Schwartz Edmund C, Saez Lino, Young Michael W, Muir Tom W
Laboratory of Synthetic Protein Chemistry, The Rockefeller University, 1230 York Avenue, New York, New York 10021, USA.
Nat Chem Biol. 2007 Jan;3(1):50-4. doi: 10.1038/nchembio832. Epub 2006 Nov 26.

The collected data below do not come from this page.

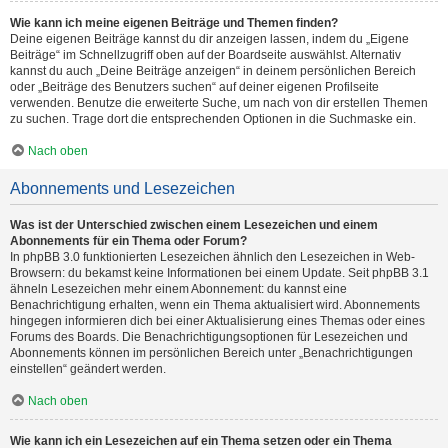
Wie kann ich meine eigenen Beiträge und Themen finden?
Deine eigenen Beiträge kannst du dir anzeigen lassen, indem du „Eigene
Beiträge“ im Schnellzugriff oben auf der Boardseite auswählst. Alternativ
kannst du auch „Deine Beiträge anzeigen“ in deinem persönlichen Bereich
oder „Beiträge des Benutzers suchen“ auf deiner eigenen Profilseite
verwenden. Benutze die erweiterte Suche, um nach von dir erstellen Themen
zu suchen. Trage dort die entsprechenden Optionen in die Suchmaske ein.
Nach oben
Abonnements und Lesezeichen
Was ist der Unterschied zwischen einem Lesezeichen und einem
Abonnements für ein Thema oder Forum?
In phpBB 3.0 funktionierten Lesezeichen ähnlich den Lesezeichen in Web-
Browsern: du bekamst keine Informationen bei einem Update. Seit phpBB 3.1
ähneln Lesezeichen mehr einem Abonnement: du kannst eine
Benachrichtigung erhalten, wenn ein Thema aktualisiert wird. Abonnements
hingegen informieren dich bei einer Aktualisierung eines Themas oder eines
Forums des Boards. Die Benachrichtigungsoptionen für Lesezeichen und
Abonnements können im persönlichen Bereich unter „Benachrichtigungen
einstellen“ geändert werden.
Nach oben
Wie kann ich ein Lesezeichen auf ein Thema setzen oder ein Thema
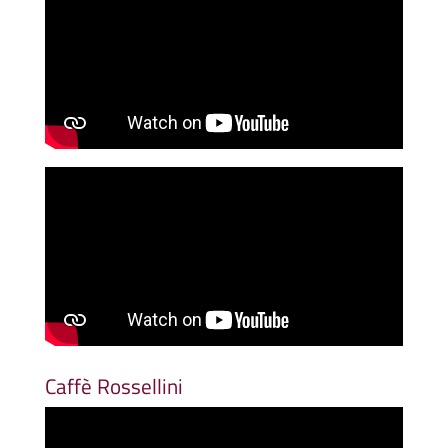
Caffè Rossellini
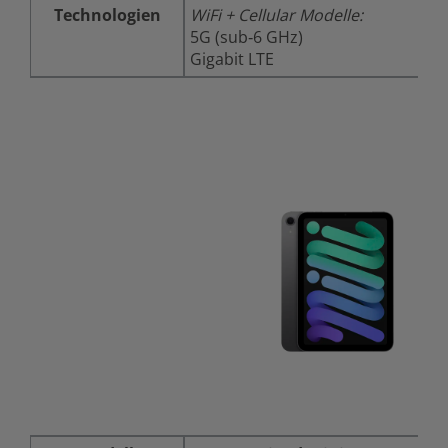
Technologien
WiFi + Cellular Modelle:
5G (sub‑6 GHz)
Gigabit LTE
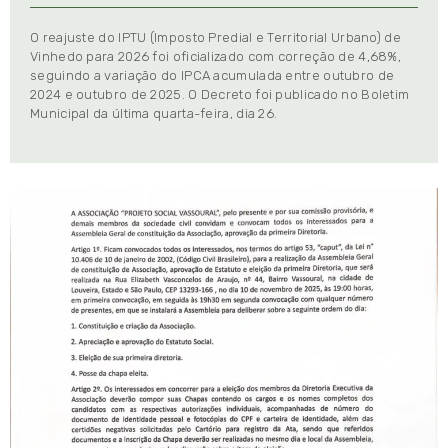
O reajuste do IPTU (Imposto Predial e Territorial Urbano) de
Vinhedo para 2026 foi oficializado com correção de 4,68%,
seguindo a variação do IPCA acumulada entre outubro de
2024 e outubro de 2025. O Decreto foi publicado no Boletim
Municipal da última quarta-feira, dia 26.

Control over the timing, location and level of protein activity in vivo is crucial to understanding biological function. Living systems are able to respond to external and internal stimuli rapidly and in a graded fashion by maintaining a pool of proteins whose activities are altered through post-translational modifications. Here we show that the process of protein trans-splicing can be used to modulate enzymatic activity both in cultured cells and in Drosophila melanogaster. We used an optimized conditional protein splicing system to rapidly trigger the in vivo ligation of two inactive fragments of firefly luciferase in a tunable manner. This technique provides a means of controlling enzymatic function with greater speed and precision than with standard genetic techniques and is a useful tool for probing biological processes.
在体内控制蛋白质活性的时间、位置和水平对于理解生物学功能至关重要。生命系统能够通过维持一组蛋白质来快速且以分级方式响应外部和内部刺激,这些蛋白质的活性通过翻译后修饰而改变。在这里,我们表明蛋白质反式剪接过程可用于在培养细胞和黑腹果蝇中调节酶活性。我们使用了优化的条件性蛋白质剪接系统,以可调方式快速触发萤火虫荧光素酶两个无活性片段的体内连接。与标准遗传技术相比,该技术提供了一种以更高速度和精度控制酶功能的方法,并且是探索生物学过程的有用工具。